28 de septiembre de 2015

Crónicas estivales: Una visita al cementerio


Es una parada obligada. Cada año, en el mes de Agosto, tengo que hacer un hueco entre las múltiples actividades vacacionales para ir al cementerio a limpiar la tumba de mis padres y a cambiar el ramo de flores. No es una visita fácil, por muchos años que pasen, todavía se despiertan en mi un cúmulo de sentimientos que me llenan de inquietud. Los cementerios siempre me impresionan, y éste, donde reposan los restos de muchos seres queridos, me conmueve mucho más.

Lo primero que me viene a la memoria una vez traspasada la verja de hierro, son aquellos fríos días de los difuntos de mi infancia, el dos de Noviembre, en que la visita al cementerio era obligada. Agarrada del brazo de mi amiga Anastasia, tensas, con los corazones en vilo y la mirada llena de miedo, iniciábamos el recorrido por la calle de la izquierda, donde estaban las tumbas más antiguas, algunas con cuerpos trasladados del cementerio viejo.
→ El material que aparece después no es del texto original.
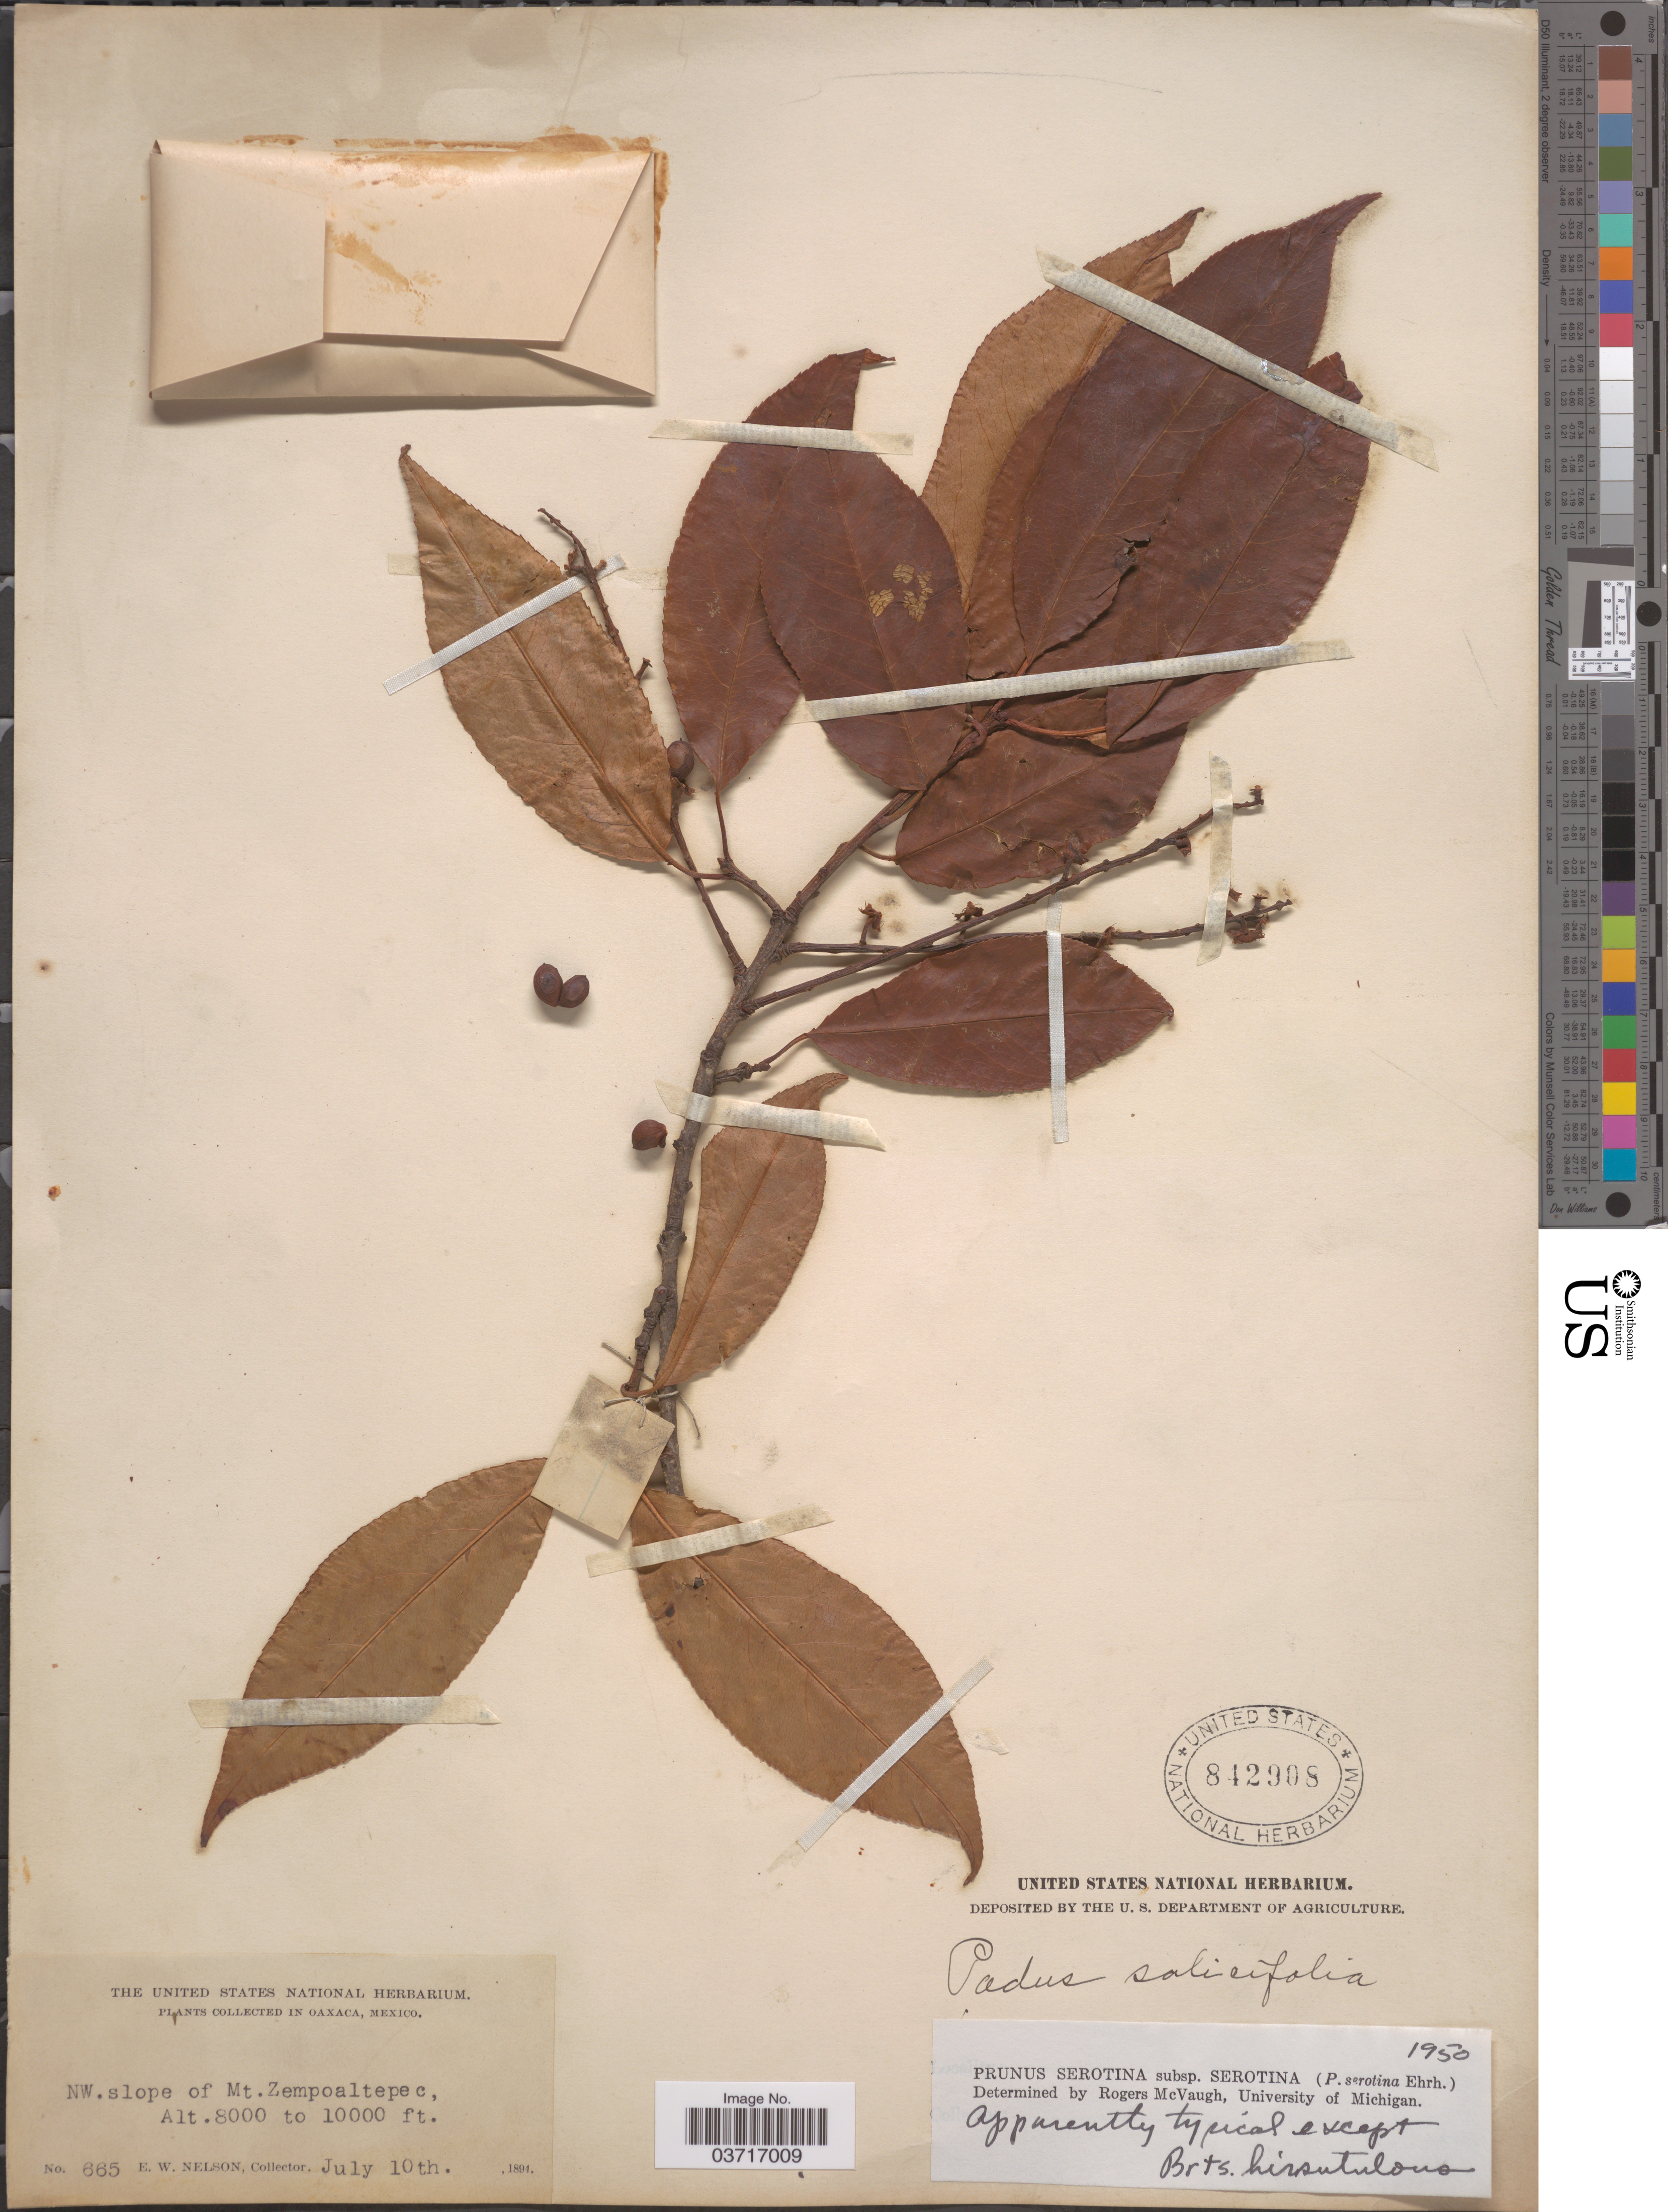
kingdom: Plantae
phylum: Tracheophyta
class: Magnoliopsida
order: Rosales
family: Rosaceae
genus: Prunus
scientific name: Prunus serotina var. serotina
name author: Ehrh.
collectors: E. W. Nelson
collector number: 665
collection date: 1894-07-10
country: Mexico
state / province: Oaxaca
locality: NW. slope of Mt. Zempoaltepec.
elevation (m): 2438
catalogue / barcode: US 842908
Era la parte que más nos gustaba, imaginábamos historias sobre aquellas personas que habían nacido en el siglo XIX y sobre la vida que  habían llevado. Pensar que habían pisado las mismas calles que nosotras, y habían vivido en las mismas casas en las que ahora vivían sus descendientes nos parecía emocionante. 

Pero al llegar a la esquina, todo el encanto desaparecía. Allí había una fosa en la que, se decía, estaban los huesos de los niños que no habían sido bautizados, y de los fusilados en la Guerra Civil, muchos de ellos en la tapia del mismo cementerio. Decenas de historias acudían a nuestras mentes, historias que se contaban a medias, y en voz baja, porque la dura represión de los vencedores había dejado una huella sangrienta todavía muy presente y el miedo anidaba en las conciencias.